Se Tarcísio vencer em primeiro turno, há dois cenários possíveis no estado, segundo especialistas. Um deles, o mais provável, é o governador reeleito se empenhar por Flávio, dedicando-se à campanha presidencial. Qualquer deslocamento percentual em São Paulo pode ser o fator que vai decidir a eleição nacional. O desafio de Tarcísio, segundo Yuri Sanches, head de análise política da AtlasIntel, será fazer o eleitor que o apoia, mas não é bolsonarista, ir às urnas no segundo turno só para votar em Flávio. “O eleitor que é de direita, mas antibolsonarista, deve votar no Tarcísio porque não quer o PT governando São Paulo, mas, para um segundo turno presidencial, ele pode ficar mais refratário a ir votar. Tarcísio precisará convencer esse eleitor”, diz. Para Murilo Hidalgo, diretor do Paraná Pesquisas, Tarcísio pode tirar o pé das ruas após ser eleito. “Hoje, ele já não está de corpo e alma na campanha do Flávio. Então, após vencer, é muito provável que irá descansar, como muitos fazem. Em 2022, Ratinho Jr. venceu a reeleição no Paraná no primeiro turno e, três dias depois, viajou por quinze dias”, relembra.

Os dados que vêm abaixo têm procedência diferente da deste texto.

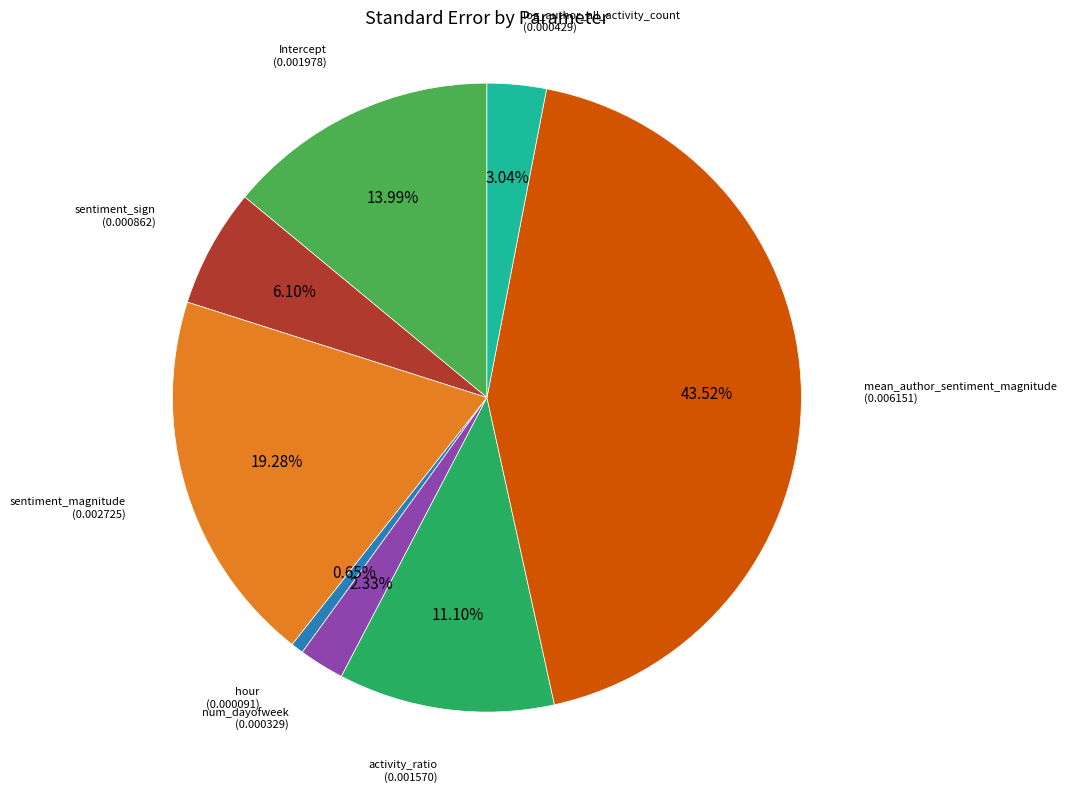

Which has a higher value, sentiment_sign or hour?

sentiment_sign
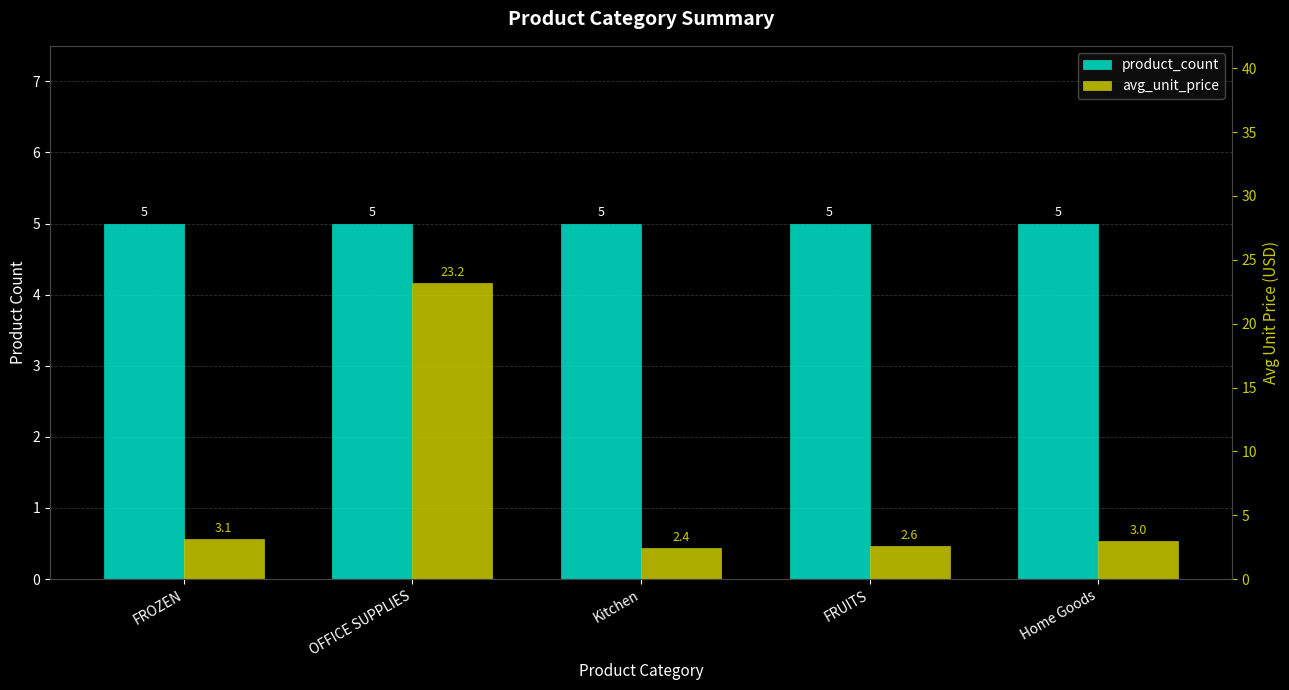

What is the total value across all series at Kitchen?

7.4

A consagração de Tarcísio ainda no primeiro turno seria um fato raro na política paulista. Desde a redemocratização do país, em apenas três oportunidades o governador foi escolhido sem segunda votação: com José Serra, em 2006, e com Geraldo Alckmin, em 2010 e 2014, todas durante a longa hegemonia tucana no estado. O perfil da disputa também mudou; se nenhum outro candidato se apresentar, o páreo deste ano é o que terá o menor número de postulantes ao governo desde o fim da ditadura: cinco. Além de Haddad e Tarcísio, deverão estar na disputa três candidatas de partidos nanicos de esquerda: Vera Lúcia (PSTU), Izadora Dias (PCO) e Vivian Mendes (Unidade Popular). A possibilidade de haver mais nomes de siglas médias e grandes é quase nula, porque a maioria já se alinhou a Lula ou a Haddad (veja o quadro).

O desfecho da eleição em São Paulo será decisivo não só para a atual disputa presidencial, mas também para 2030. Se for reeleito em primeiro turno, Tarcísio mostrará muita força contra o petismo e o lulismo e se credenciará como o principal nome da centro-direita e da direita para a corrida ao Palácio do Planalto em 2030. Preferido por muitos setores da economia, do eleitorado e do establishment partidário para ser o principal candidato de oposição neste ano, ele acabou cedendo o lugar a Flávio por decisão do ex-presidente Jair Bolsonaro, seu padrinho político. Para daqui a quatro anos, terá o caminho aberto, mas sua musculatura vai depender da vitória que construir em São Paulo. Já para Haddad será a derradeira tentativa de se cacifar como o herdeiro de Lula para 2030. O ex-ministro não tem mais margem para errar, após três derrotas eleitorais consecutivas: prefeitura de São Paulo em 2016 (não foi reeleito), eleição presidencial de 2018 e disputa pelo governo paulista em 2022. Um fracasso em São Paulo ainda no primeiro turno poderia ser fatal para suas pretensões. A menos de 100 dias da votação, o tabuleiro paulista, agora com duas peças relevantes, caminha para um fim de jogo rápido — e extremamente decisivo.